— Request —
Only the text of the records belongs in the answer, copied exactly and without pictures.

*** Supplied material ***

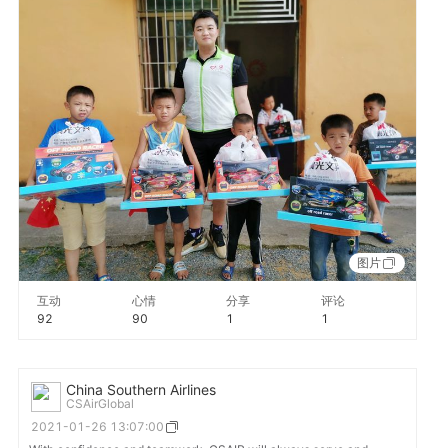
图片
互动
心情
分享
评论
92
90
1
1
China Southern Airlines
CSAirGlobal
2021-01-26 13:07:00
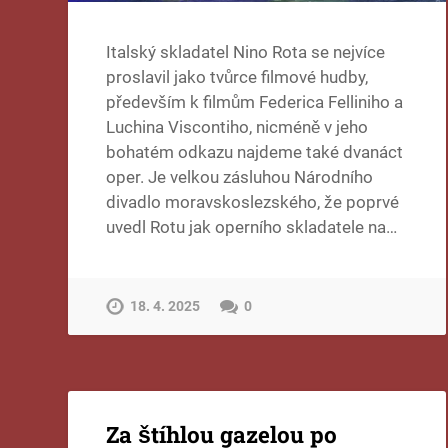
Italský skladatel Nino Rota se nejvíce
proslavil jako tvůrce filmové hudby,
především k filmům Federica Felliniho a
Luchina Viscontiho, nicméně v jeho
bohatém odkazu najdeme také dvanáct
oper. Je velkou zásluhou Národního
divadlo moravskoslezského, že poprvé
uvedl Rotu jak operního skladatele na…
18. 4. 2025
0
Za štíhlou gazelou po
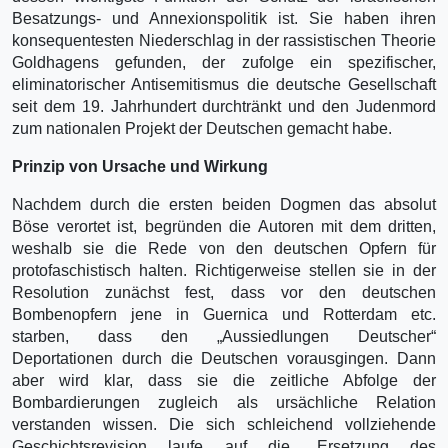
Besatzungs- und Annexionspolitik ist. Sie haben ihren
konsequentesten Niederschlag in der rassistischen Theorie
Goldhagens gefunden, der zufolge ein spezifischer,
eliminatorischer Antisemitismus die deutsche Gesellschaft
seit dem 19. Jahrhundert durchtränkt und den Judenmord
zum nationalen Projekt der Deutschen gemacht habe.
Prinzip von Ursache und Wirkung
Nachdem durch die ersten beiden Dogmen das absolut
Böse verortet ist, begründen die Autoren mit dem dritten,
weshalb sie die Rede von den deutschen Opfern für
protofaschistisch halten. Richtigerweise stellen sie in der
Resolution zunächst fest, dass vor den deutschen
Bombenopfern jene in Guernica und Rotterdam etc.
starben, dass den „Aussiedlungen Deutscher“
Deportationen durch die Deutschen vorausgingen. Dann
aber wird klar, dass sie die zeitliche Abfolge der
Bombardierungen zugleich als ursächliche Relation
verstanden wissen. Die sich schleichend vollziehende
Geschichtsrevision laufe auf die „Ersetzung des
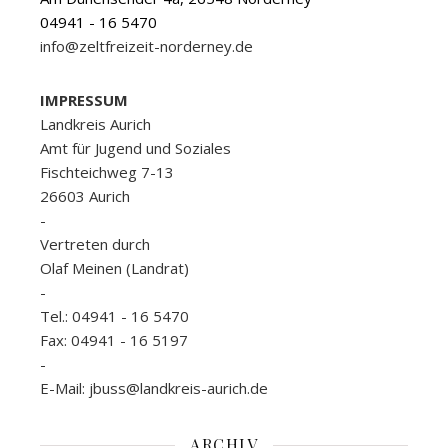
04941 - 16 5470
info@zeltfreizeit-norderney.de
IMPRESSUM
Landkreis Aurich
Amt für Jugend und Soziales
Fischteichweg 7-13
26603 Aurich
-
Vertreten durch
Olaf Meinen (Landrat)
-
Tel.: 04941 - 16 5470
Fax: 04941 - 16 5197
-
E-Mail: jbuss@landkreis-aurich.de
ARCHIV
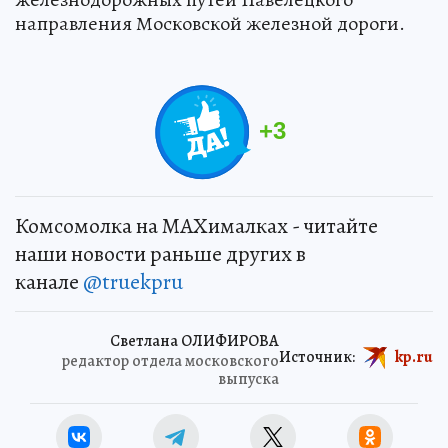
направления Московской железной дороги.
+
3
Комсомолка на MAXималках - читайте
наши новости раньше других в
канале
@truekpru
Светлана ОЛИФИРОВА
Источник:
kp.ru
редактор отдела московского
выпуска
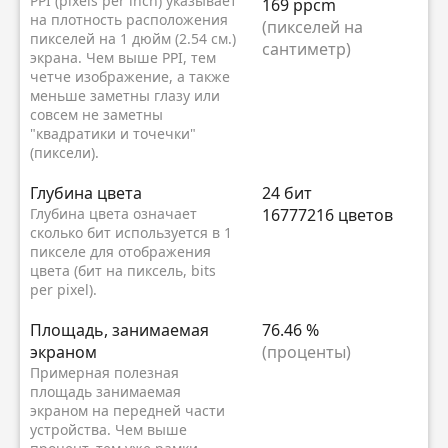
PPI (pixels per inch) указывает
169 ppcm
на плотность расположения
(пикселей на
пикселей на 1 дюйм (2.54 см.)
сантиметр)
экрана. Чем выше PPI, тем
четче изображение, а также
меньше заметны глазу или
совсем не заметны
"квадратики и точечки"
(пиксели).
Глубина цвета
24 бит
Глубина цвета означает
16777216 цветов
сколько бит используется в 1
пикселе для отображения
цвета (бит на пиксель, bits
per pixel).
Площадь, занимаемая
76.46 %
экраном
(проценты)
Примерная полезная
площадь занимаемая
экраном на передней части
устройства. Чем выше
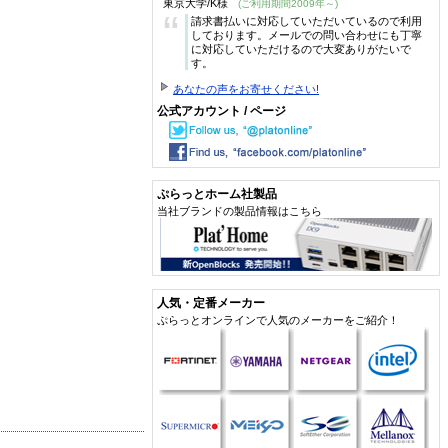
東京大学/K様
(ご利用期間2009年～)
“
請求書払いに対応していただいているので利用
しております。メールでの問い合わせにも丁寧
に対応していただけるので大変ありがたいで
す。
あなたの声をお寄せください!
公式アカウント / ページ
ぷらっとホーム社製品
当社ブランドの製品情報はこちら
人気・定番メーカー
ぷらっとオンラインで人気のメーカーをご紹介！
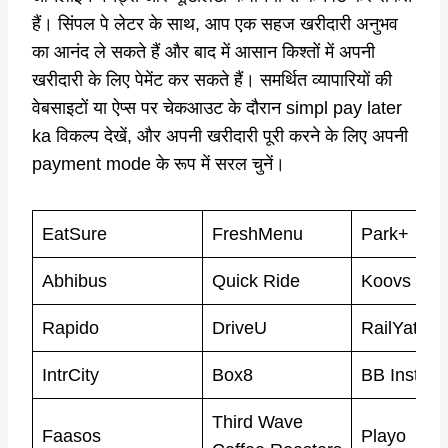
हैं। सिंपल पे लेटर के साथ, आप एक सहज खरीदारी अनुभव
का आनंद ले सकते हैं और बाद में आसान किश्तों में अपनी
खरीदारी के लिए पेमेंट कर सकते हैं। समर्थित व्यापारियों की
वेबसाइटों या ऐप्स पर चेकआउट के दौरान simpl pay later
ka विकल्प देखें, और अपनी खरीदारी पूरी करने के लिए अपनी
payment mode के रूप में सरल चुनें।
EatSure
FreshMenu
Park+
Abhibus
Quick Ride
Koovs
Rapido
DriveU
RailYatri
IntrCity
Box8
BB Instant
Third Wave
Faasos
Playo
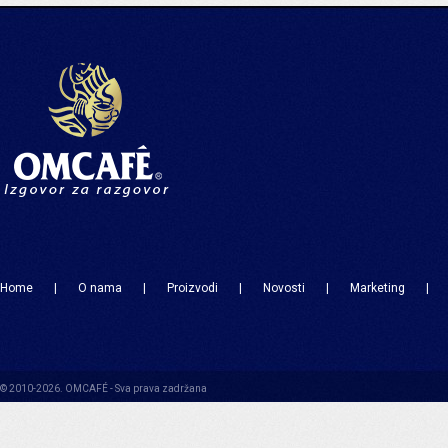
Home
|
O nama
|
Proizvodi
|
Novosti
|
Marketing
|
© 2010-2026. OMCAFÉ - Sva prava zadržana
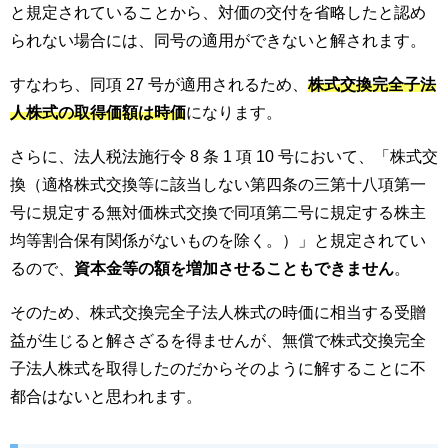
と規定されていることから、対価の交付を省略したと認め
られない場合には、同号の適用ができないと解されます。
すなわち、同項 27 号が適用されるため、
株式交換完全子法
人株式の取得価額は時価
になります。
さらに、法人税法施行令 8 条 1 項 10 号において、「株式交
換（適格株式交換等に該当しない第四条の三第十八項第一
号に規定する無対価株式交換で同項第二号に規定する株主
均等割合保有関係がないものを除く。）」と規定されてい
るので、
資本金等の額を増加させることもできません
。
そのため、株式交換完全子法人株式の時価に相当する受贈
益が生じると解さざるを得ませんが、無償で株式交換完全
子法人株式を取得したのだからそのように解することに不
都合はないと思われます。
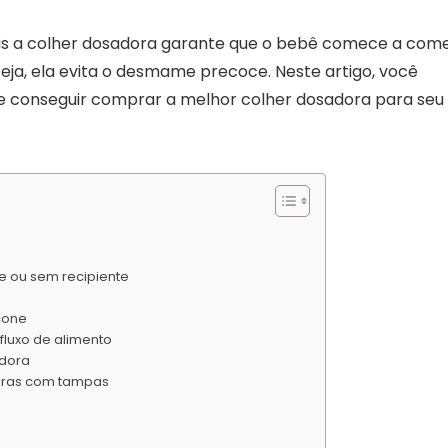
 pois a colher dosadora garante que o bebê comece a com
ja, ela evita o desmame precoce. Neste artigo, você
 conseguir comprar a melhor colher dosadora para seu
e ou sem recipiente
cone
luxo de alimento
adora
doras com tampas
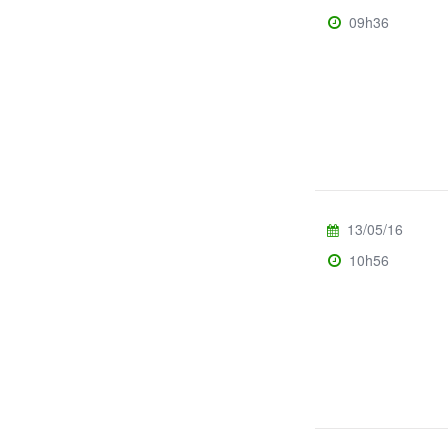
09h36
13/05/16
10h56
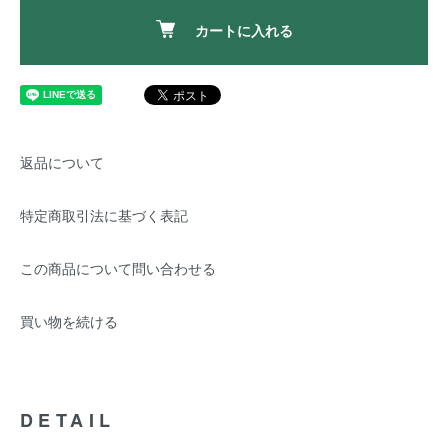
カートに入れる
返品について
特定商取引法に基づく表記
この商品について問い合わせる
買い物を続ける
DETAIL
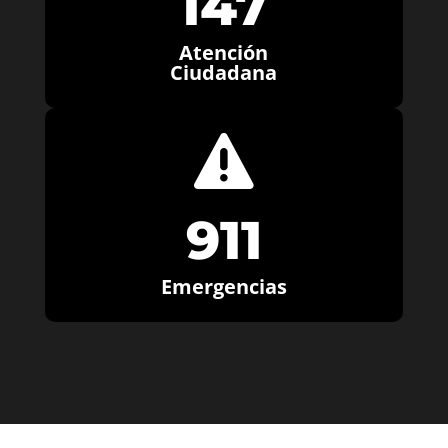
147
Atención
Ciudadana

911
Emergencias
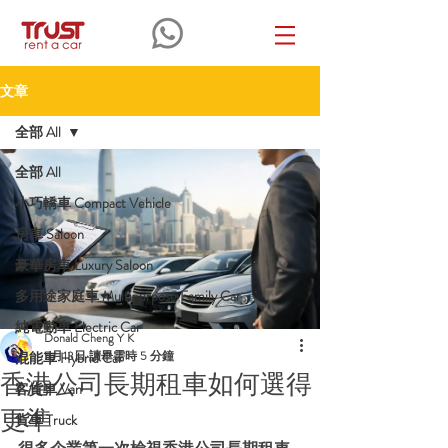
文章
全部 All
全部 All
小巧轎車 Compact Vehicle
房車 Saloon
豪華房車 Luxury Saloon
多用途家庭車 Multipurpose Family Car
純電動車 Electric Car
Donald Cheng Y K
5月13日
讀畢需時 5 分鐘
混能車 Hybrid Car
香港公司長期租車如何選得
客貨車 Van
更準
貨車 Truck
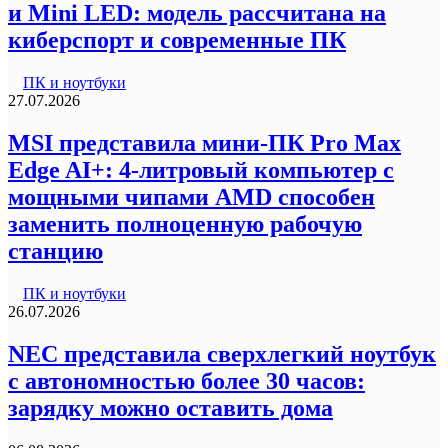
и Mini LED: модель рассчитана на
киберспорт и современные ПК
ПК и ноутбуки
27.07.2026
MSI представила мини-ПК Pro Max
Edge AI+: 4-литровый компьютер с
мощными чипами AMD способен
заменить полноценную рабочую
станцию
ПК и ноутбуки
26.07.2026
NEC представила сверхлегкий ноутбук
с автономностью более 30 часов:
зарядку можно оставить дома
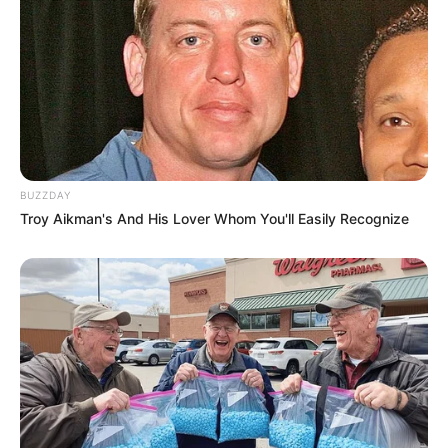
fiscal seja regularizada — seja pelo pagamento integral, seja por
um acordo homologado pela Justiça.
Se o juiz deferir o pedido,
o imóvel ficaria registrado com
restrição de alienação nos cartórios
, inviabilizando qualquer
escritura de compra e venda até a resolução do processo.
--
BUZZDAY
Troy Aikman's And His Lover Whom You'll Easily Recognize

*** End of Supplied material ***

— Output for this exercise —
图片
互动
心情
分享
评论
92
90
1
1
China Southern Airlines
CSAirGlobal
2021-01-26 13:07:00
Italský skladatel Nino Rota se nejvíce
proslavil jako tvůrce filmové hudby,
především k filmům Federica Felliniho a
Luchina Viscontiho, nicméně v jeho
bohatém odkazu najdeme také dvanáct
oper. Je velkou zásluhou Národního
divadlo moravskoslezského, že poprvé
uvedl Rotu jak operního skladatele na…
18. 4. 2025
0
Za štíhlou gazelou po
Besatzungs- und Annexionspolitik ist. Sie haben ihren
konsequentesten Niederschlag in der rassistischen Theorie
Goldhagens gefunden, der zufolge ein spezifischer,
eliminatorischer Antisemitismus die deutsche Gesellschaft
seit dem 19. Jahrhundert durchtränkt und den Judenmord
zum nationalen Projekt der Deutschen gemacht habe.
Prinzip von Ursache und Wirkung
Nachdem durch die ersten beiden Dogmen das absolut
Böse verortet ist, begründen die Autoren mit dem dritten,
weshalb sie die Rede von den deutschen Opfern für
protofaschistisch halten. Richtigerweise stellen sie in der
Resolution zunächst fest, dass vor den deutschen
Bombenopfern jene in Guernica und Rotterdam etc.
starben, dass den „Aussiedlungen Deutscher“
Deportationen durch die Deutschen vorausgingen. Dann
aber wird klar, dass sie die zeitliche Abfolge der
Bombardierungen zugleich als ursächliche Relation
verstanden wissen. Die sich schleichend vollziehende
Geschichtsrevision laufe auf die „Ersetzung des
04941 - 16 5470
info@zeltfreizeit-norderney.de
IMPRESSUM
Landkreis Aurich
Amt für Jugend und Soziales
Fischteichweg 7-13
26603 Aurich
-
Vertreten durch
Olaf Meinen (Landrat)
-
Tel.: 04941 - 16 5470
Fax: 04941 - 16 5197
-
E-Mail: jbuss@landkreis-aurich.de
ARCHIV
направления Московской железной дороги.
+
3
Комсомолка на MAXималках - читайте
наши новости раньше других в
канале
@truekpru
Светлана ОЛИФИРОВА
Источник:
kp.ru
редактор отдела московского
выпуска
PPI (pixels per inch) указывает
169 ppcm
на плотность расположения
(пикселей на
пикселей на 1 дюйм (2.54 см.)
сантиметр)
экрана. Чем выше PPI, тем
четче изображение, а также
меньше заметны глазу или
совсем не заметны
"квадратики и точечки"
(пиксели).
Глубина цвета
24 бит
Глубина цвета означает
16777216 цветов
сколько бит используется в 1
пикселе для отображения
цвета (бит на пиксель, bits
per pixel).
Площадь, занимаемая
76.46 %
экраном
(проценты)
Примерная полезная
площадь занимаемая
экраном на передней части
устройства. Чем выше
東京大学/K様
(ご利用期間2009年～)
“
請求書払いに対応していただいているので利用
しております。メールでの問い合わせにも丁寧
に対応していただけるので大変ありがたいで
す。
あなたの声をお寄せください!
公式アカウント / ページ
ぷらっとホーム社製品
当社ブランドの製品情報はこちら
人気・定番メーカー
ぷらっとオンラインで人気のメーカーをご紹介！
हैं। सिंपल पे लेटर के साथ, आप एक सहज खरीदारी अनुभव
का आनंद ले सकते हैं और बाद में आसान किश्तों में अपनी
खरीदारी के लिए पेमेंट कर सकते हैं। समर्थित व्यापारियों की
वेबसाइटों या ऐप्स पर चेकआउट के दौरान simpl pay later
ka विकल्प देखें, और अपनी खरीदारी पूरी करने के लिए अपनी
payment mode के रूप में सरल चुनें।
EatSure
FreshMenu
Park+
Abhibus
Quick Ride
Koovs
Rapido
DriveU
RailYatri
IntrCity
Box8
BB Instant
Third Wave
Faasos
Playo
Home
|
O nama
|
Proizvodi
|
Novosti
|
Marketing
|
© 2010-2026. OMCAFÉ - Sva prava zadržana
と規定されていることから、対価の交付を省略したと認め
られない場合には、同号の適用ができないと解されます。
すなわち、同項 27 号が適用されるため、
株式交換完全子法
人株式の取得価額は時価
になります。
さらに、法人税法施行令 8 条 1 項 10 号において、「株式交
換（適格株式交換等に該当しない第四条の三第十八項第一
号に規定する無対価株式交換で同項第二号に規定する株主
均等割合保有関係がないものを除く。）」と規定されてい
るので、
資本金等の額を増加させることもできません
。
そのため、株式交換完全子法人株式の時価に相当する受贈
益が生じると解さざるを得ませんが、無償で株式交換完全
子法人株式を取得したのだからそのように解することに不
都合はないと思われます。
 pois a colher dosadora garante que o bebê comece a com
ja, ela evita o desmame precoce. Neste artigo, você
 conseguir comprar a melhor colher dosadora para seu
e ou sem recipiente
cone
luxo de alimento
adora
doras com tampas
09h36
13/05/16
10h56
カートに入れる
返品について
特定商取引法に基づく表記
この商品について問い合わせる
買い物を続ける
DETAIL
147
Atención
Ciudadana

911
Emergencias
文章
全部 All
全部 All
小巧轎車 Compact Vehicle
房車 Saloon
豪華房車 Luxury Saloon
多用途家庭車 Multipurpose Family Car
純電動車 Electric Car
Donald Cheng Y K
5月13日
讀畢需時 5 分鐘
混能車 Hybrid Car
香港公司長期租車如何選得
客貨車 Van
更準
貨車 Truck
и Mini LED: модель рассчитана на
киберспорт и современные ПК
ПК и ноутбуки
27.07.2026
MSI представила мини-ПК Pro Max
Edge AI+: 4-литровый компьютер с
мощными чипами AMD способен
заменить полноценную рабочую
станцию
ПК и ноутбуки
26.07.2026
NEC представила сверхлегкий ноутбук
с автономностью более 30 часов:
зарядку можно оставить дома
fiscal seja regularizada — seja pelo pagamento integral, seja por
um acordo homologado pela Justiça.
Se o juiz deferir o pedido,
o imóvel ficaria registrado com
restrição de alienação nos cartórios
, inviabilizando qualquer
escritura de compra e venda até a resolução do processo.
--
BUZZDAY
Troy Aikman's And His Lover Whom You'll Easily Recognize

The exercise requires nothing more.